Listed entries =>
- Opening Delimiter -
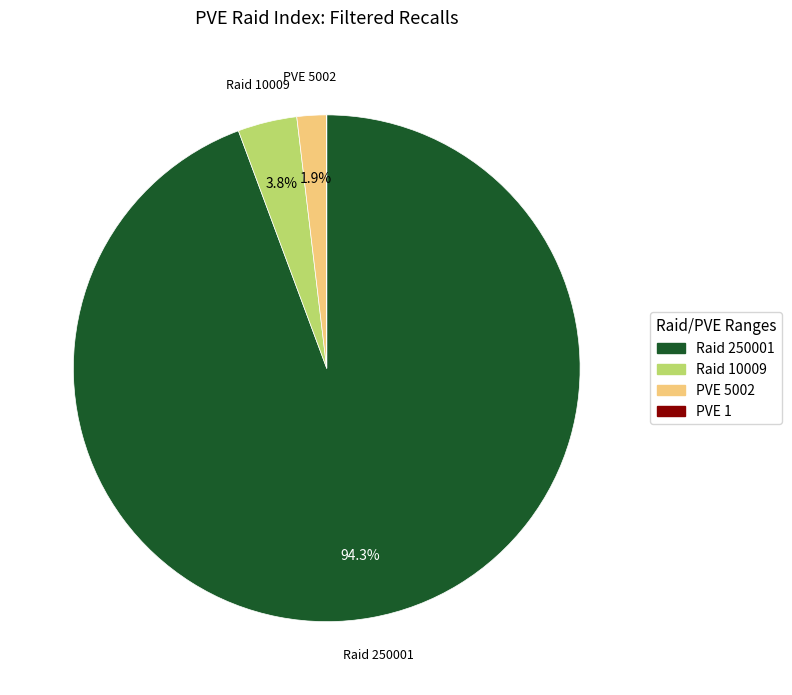

Is there any slice that represents more than half of the pie?

Yes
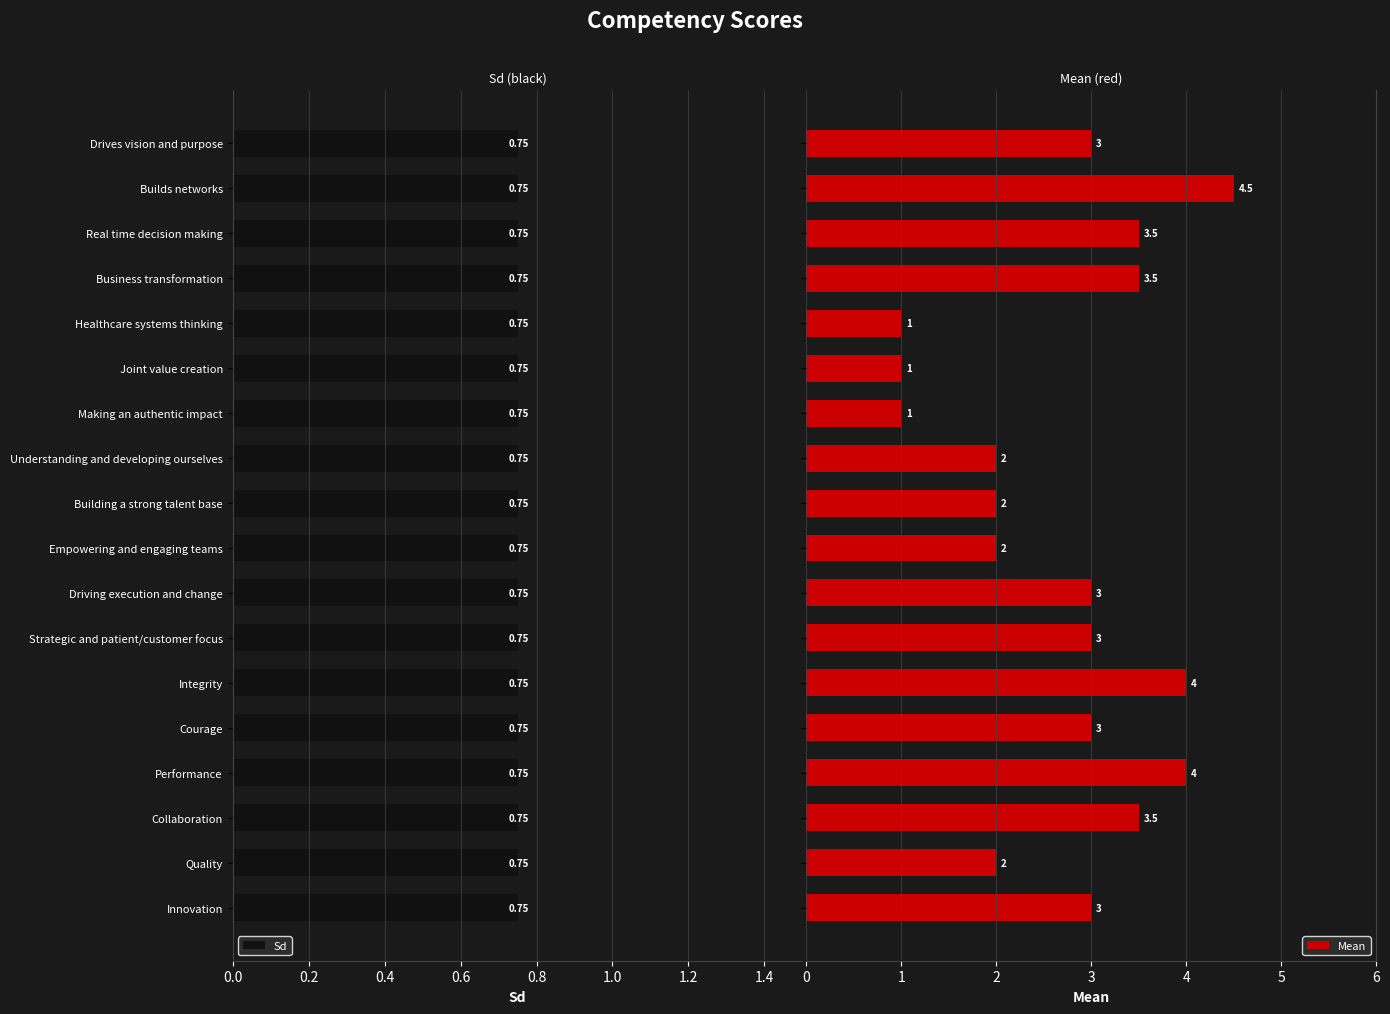

What is the maximum value for Mean?

4.5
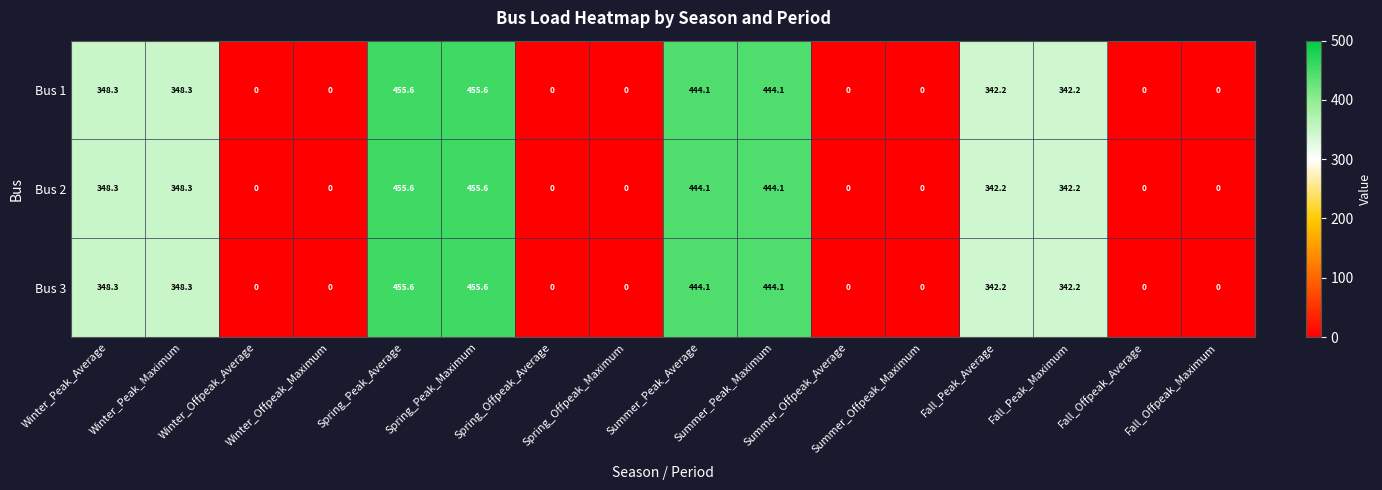

At how many categories does at least one series exceed 285?

8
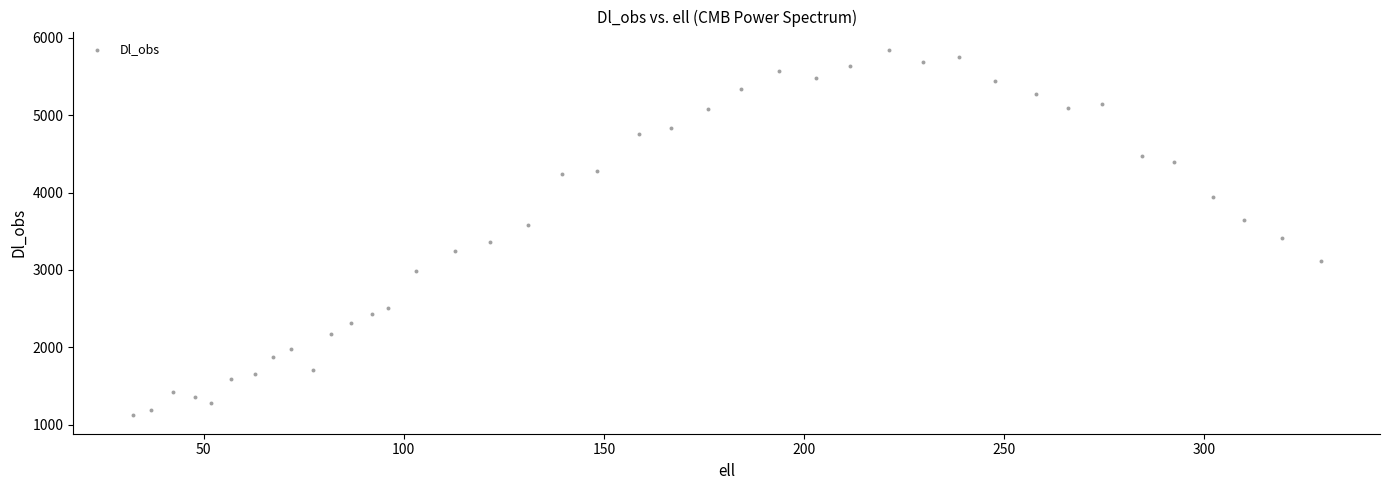

What is the range of Y values (max minus min)?

4727.4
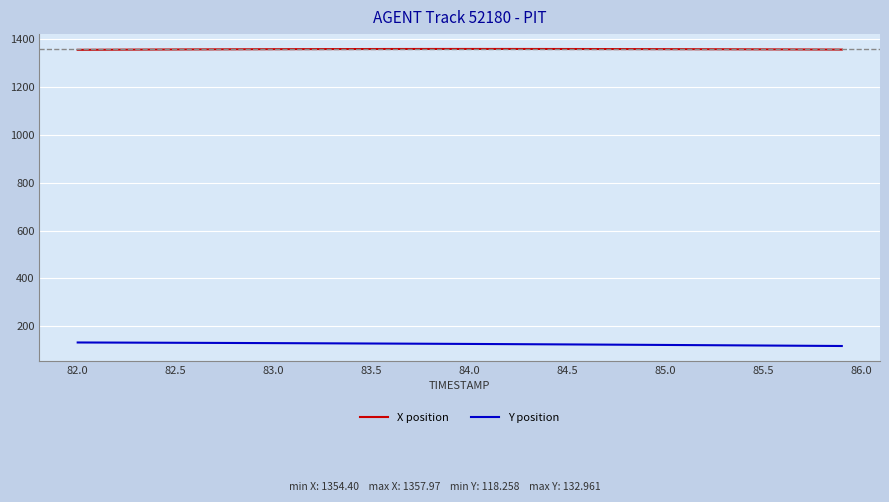

Count the number of data series in this chart.

2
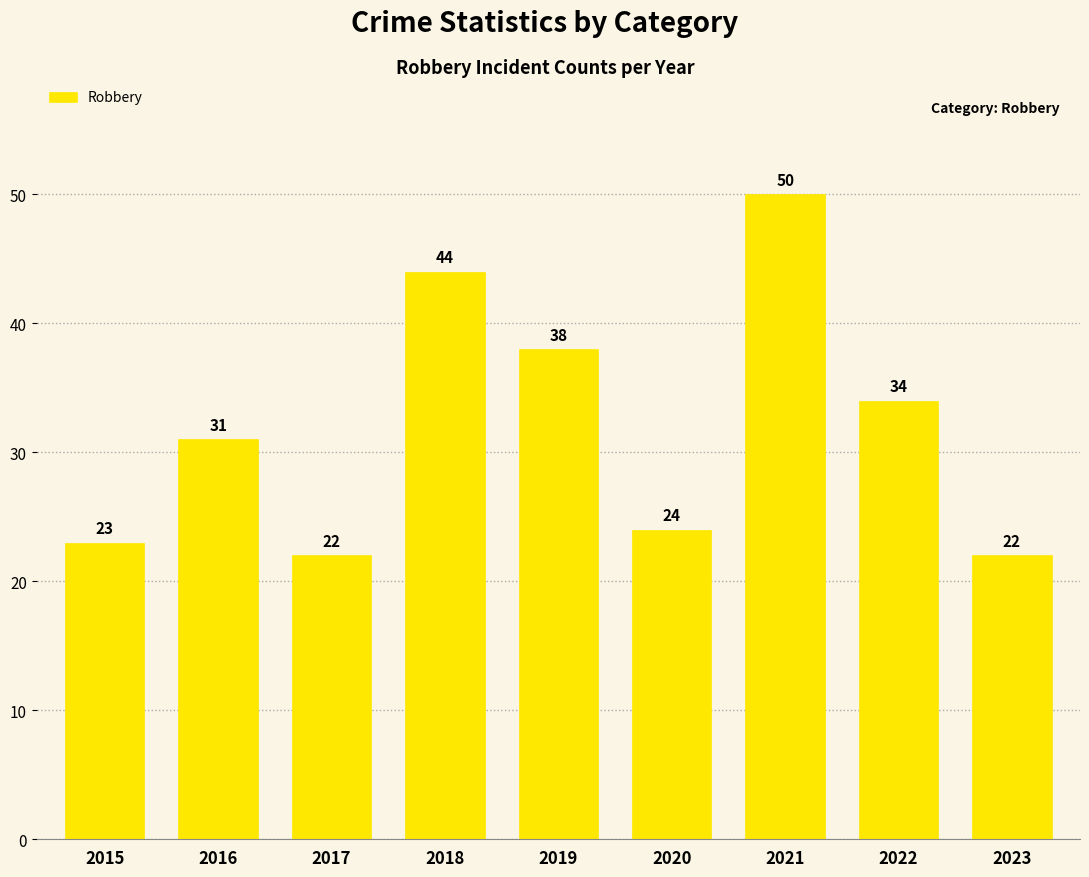

Reading right to left, list all the values displayed in this chart.

22	34	50	24	38	44	22	31	23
- Closing Delimiter -
Task details =>
Revise all of the rows above by changing "chart" to "graph" wherever it appears, keeping everything else the same. Leave out the pictures.

Exercise solution =>
Is there any slice that represents more than half of the pie?

Yes

What is the maximum value for Mean?

4.5

At how many categories does at least one series exceed 285?

8

What is the range of Y values (max minus min)?

4727.4

Count the number of data series in this graph.

2

Reading right to left, list all the values displayed in this graph.

22	34	50	24	38	44	22	31	23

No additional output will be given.